* [Provided data]:
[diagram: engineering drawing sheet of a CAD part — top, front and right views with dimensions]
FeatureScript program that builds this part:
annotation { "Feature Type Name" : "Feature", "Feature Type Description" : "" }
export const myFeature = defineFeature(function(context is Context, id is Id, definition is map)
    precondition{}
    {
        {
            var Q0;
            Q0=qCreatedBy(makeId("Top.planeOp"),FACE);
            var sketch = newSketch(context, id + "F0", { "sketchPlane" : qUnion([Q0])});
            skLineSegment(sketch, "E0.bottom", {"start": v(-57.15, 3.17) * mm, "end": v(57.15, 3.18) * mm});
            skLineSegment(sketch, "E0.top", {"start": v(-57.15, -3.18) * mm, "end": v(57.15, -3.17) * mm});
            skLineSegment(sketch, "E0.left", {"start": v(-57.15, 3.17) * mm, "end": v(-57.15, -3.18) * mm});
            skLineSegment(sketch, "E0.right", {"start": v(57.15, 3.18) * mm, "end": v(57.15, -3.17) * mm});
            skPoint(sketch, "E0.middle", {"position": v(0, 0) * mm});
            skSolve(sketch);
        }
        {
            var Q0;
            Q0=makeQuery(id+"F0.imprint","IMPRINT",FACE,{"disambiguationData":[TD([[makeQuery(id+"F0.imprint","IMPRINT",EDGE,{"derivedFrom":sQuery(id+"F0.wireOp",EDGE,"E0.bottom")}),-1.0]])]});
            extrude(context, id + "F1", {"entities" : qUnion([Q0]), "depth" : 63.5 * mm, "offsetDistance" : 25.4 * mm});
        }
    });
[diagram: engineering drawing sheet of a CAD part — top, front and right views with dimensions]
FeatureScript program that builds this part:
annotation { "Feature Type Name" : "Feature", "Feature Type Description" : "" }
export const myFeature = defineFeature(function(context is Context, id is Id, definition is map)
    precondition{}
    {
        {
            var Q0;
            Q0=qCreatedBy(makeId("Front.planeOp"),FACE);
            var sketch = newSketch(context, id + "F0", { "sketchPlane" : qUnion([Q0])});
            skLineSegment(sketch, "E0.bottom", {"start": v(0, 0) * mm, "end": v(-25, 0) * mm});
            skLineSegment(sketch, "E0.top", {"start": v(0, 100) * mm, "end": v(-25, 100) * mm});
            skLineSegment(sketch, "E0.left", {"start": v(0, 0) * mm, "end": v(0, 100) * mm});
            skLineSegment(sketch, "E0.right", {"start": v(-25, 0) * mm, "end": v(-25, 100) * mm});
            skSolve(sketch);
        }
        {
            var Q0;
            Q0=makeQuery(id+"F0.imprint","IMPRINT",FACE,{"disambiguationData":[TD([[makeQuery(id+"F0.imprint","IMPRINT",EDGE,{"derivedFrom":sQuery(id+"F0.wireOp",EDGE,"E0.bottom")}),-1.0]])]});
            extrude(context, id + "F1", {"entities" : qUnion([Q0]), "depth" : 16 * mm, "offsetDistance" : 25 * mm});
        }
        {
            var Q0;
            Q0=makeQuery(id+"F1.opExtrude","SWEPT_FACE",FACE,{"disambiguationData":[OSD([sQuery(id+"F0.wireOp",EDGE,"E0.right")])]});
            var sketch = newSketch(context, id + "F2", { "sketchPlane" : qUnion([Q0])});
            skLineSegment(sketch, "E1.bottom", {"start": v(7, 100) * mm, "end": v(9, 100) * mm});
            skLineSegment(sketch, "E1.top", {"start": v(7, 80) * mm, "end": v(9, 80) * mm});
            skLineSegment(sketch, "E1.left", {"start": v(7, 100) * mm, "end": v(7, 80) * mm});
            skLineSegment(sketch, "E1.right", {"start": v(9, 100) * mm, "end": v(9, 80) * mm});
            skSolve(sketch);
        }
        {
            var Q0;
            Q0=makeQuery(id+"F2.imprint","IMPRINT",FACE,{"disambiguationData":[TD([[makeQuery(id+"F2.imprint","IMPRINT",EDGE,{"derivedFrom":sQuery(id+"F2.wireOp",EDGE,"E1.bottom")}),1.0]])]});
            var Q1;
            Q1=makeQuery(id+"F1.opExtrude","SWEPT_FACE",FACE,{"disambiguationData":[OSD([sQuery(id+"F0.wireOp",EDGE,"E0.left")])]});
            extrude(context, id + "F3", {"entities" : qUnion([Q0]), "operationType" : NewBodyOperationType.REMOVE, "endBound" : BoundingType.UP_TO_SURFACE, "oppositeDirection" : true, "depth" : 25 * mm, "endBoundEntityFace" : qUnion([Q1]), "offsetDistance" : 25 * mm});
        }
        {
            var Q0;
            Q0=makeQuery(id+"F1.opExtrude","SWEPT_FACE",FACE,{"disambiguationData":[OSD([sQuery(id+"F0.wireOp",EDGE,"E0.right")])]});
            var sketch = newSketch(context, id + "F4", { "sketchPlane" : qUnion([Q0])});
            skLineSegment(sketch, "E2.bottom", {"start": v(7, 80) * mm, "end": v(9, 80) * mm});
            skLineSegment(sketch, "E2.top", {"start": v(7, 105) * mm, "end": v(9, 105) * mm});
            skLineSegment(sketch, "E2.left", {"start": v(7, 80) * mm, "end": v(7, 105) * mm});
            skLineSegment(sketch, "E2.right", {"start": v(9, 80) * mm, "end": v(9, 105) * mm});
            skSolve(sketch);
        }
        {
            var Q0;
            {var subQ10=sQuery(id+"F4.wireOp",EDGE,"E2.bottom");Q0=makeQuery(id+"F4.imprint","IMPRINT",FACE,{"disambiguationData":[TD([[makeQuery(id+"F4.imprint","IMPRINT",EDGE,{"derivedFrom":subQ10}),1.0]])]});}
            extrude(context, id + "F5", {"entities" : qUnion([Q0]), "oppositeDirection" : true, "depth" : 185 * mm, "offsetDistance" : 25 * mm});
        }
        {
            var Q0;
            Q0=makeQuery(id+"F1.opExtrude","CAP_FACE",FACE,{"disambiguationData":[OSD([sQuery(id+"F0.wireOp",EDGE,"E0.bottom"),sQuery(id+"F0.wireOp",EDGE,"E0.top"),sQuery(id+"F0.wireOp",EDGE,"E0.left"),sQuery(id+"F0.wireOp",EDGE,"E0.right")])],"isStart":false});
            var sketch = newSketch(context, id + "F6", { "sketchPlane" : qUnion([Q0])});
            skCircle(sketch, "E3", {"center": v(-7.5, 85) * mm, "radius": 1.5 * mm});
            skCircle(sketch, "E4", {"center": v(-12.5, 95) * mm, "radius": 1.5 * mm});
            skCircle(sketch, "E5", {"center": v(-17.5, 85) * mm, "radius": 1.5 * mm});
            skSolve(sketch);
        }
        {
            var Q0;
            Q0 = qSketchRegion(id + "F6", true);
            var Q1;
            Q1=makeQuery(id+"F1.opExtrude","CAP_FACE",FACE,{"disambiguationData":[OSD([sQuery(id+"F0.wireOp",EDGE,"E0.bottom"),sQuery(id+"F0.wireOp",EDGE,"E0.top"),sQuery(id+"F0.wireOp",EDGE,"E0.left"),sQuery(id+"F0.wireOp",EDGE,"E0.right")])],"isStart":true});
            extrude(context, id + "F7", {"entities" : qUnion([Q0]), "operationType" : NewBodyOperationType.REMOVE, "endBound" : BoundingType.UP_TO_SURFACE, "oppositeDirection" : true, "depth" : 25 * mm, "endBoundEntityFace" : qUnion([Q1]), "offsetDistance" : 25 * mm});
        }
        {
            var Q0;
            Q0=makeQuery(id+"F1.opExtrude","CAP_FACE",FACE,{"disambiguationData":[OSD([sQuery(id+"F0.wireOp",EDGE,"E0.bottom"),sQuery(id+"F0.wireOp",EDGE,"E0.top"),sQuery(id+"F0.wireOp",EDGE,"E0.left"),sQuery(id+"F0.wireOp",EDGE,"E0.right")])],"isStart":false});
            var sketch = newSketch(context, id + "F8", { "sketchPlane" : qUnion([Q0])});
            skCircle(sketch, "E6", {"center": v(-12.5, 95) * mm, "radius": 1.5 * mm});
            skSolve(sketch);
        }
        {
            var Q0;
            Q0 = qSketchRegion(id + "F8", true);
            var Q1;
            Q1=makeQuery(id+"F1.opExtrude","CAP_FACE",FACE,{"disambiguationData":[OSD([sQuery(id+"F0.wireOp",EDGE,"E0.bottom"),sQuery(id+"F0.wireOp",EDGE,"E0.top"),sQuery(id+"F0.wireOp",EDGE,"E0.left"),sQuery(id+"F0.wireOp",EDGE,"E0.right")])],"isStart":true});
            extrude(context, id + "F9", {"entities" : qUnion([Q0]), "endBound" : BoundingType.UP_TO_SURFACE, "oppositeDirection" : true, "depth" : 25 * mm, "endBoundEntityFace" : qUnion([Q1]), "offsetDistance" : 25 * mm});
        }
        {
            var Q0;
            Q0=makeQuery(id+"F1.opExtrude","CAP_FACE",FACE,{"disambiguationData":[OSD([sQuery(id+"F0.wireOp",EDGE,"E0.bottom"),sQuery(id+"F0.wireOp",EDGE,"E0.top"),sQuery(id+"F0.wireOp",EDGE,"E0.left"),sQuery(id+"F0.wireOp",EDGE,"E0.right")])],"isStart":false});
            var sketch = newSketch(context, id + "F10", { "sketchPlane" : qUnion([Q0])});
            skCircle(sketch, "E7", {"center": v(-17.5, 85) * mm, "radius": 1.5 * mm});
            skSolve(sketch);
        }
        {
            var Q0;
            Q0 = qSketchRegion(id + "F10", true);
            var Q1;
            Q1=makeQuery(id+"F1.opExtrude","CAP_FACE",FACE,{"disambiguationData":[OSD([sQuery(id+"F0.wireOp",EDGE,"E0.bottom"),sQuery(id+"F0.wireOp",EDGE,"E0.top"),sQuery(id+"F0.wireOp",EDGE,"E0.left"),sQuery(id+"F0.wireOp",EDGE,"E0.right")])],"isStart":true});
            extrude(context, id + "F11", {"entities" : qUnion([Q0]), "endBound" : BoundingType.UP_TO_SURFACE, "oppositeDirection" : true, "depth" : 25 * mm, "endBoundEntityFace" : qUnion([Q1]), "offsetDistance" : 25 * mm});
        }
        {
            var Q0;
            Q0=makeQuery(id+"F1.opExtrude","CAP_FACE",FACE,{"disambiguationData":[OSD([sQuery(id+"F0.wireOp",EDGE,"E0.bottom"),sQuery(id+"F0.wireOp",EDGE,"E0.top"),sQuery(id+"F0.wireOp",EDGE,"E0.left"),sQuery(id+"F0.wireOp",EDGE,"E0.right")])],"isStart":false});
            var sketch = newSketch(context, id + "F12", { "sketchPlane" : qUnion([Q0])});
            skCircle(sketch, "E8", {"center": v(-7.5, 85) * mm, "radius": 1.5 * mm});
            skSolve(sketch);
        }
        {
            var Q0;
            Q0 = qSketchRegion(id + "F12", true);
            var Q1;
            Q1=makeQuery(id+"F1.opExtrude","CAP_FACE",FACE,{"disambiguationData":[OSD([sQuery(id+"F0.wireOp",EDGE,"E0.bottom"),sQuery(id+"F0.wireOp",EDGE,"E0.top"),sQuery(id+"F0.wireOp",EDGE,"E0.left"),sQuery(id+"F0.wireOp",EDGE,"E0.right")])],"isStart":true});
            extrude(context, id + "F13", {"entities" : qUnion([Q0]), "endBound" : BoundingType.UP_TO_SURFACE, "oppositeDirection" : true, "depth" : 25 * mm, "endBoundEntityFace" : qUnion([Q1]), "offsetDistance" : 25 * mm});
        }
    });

* [The problem]: Which lines in the rows above contain the string "qSketchRegion"? Locate each one and copy it out.

* [Answer to this task]:
            Q0 = qSketchRegion(id + "F6", true);
            Q0 = qSketchRegion(id + "F8", true);
            Q0 = qSketchRegion(id + "F10", true);
            Q0 = qSketchRegion(id + "F12", true);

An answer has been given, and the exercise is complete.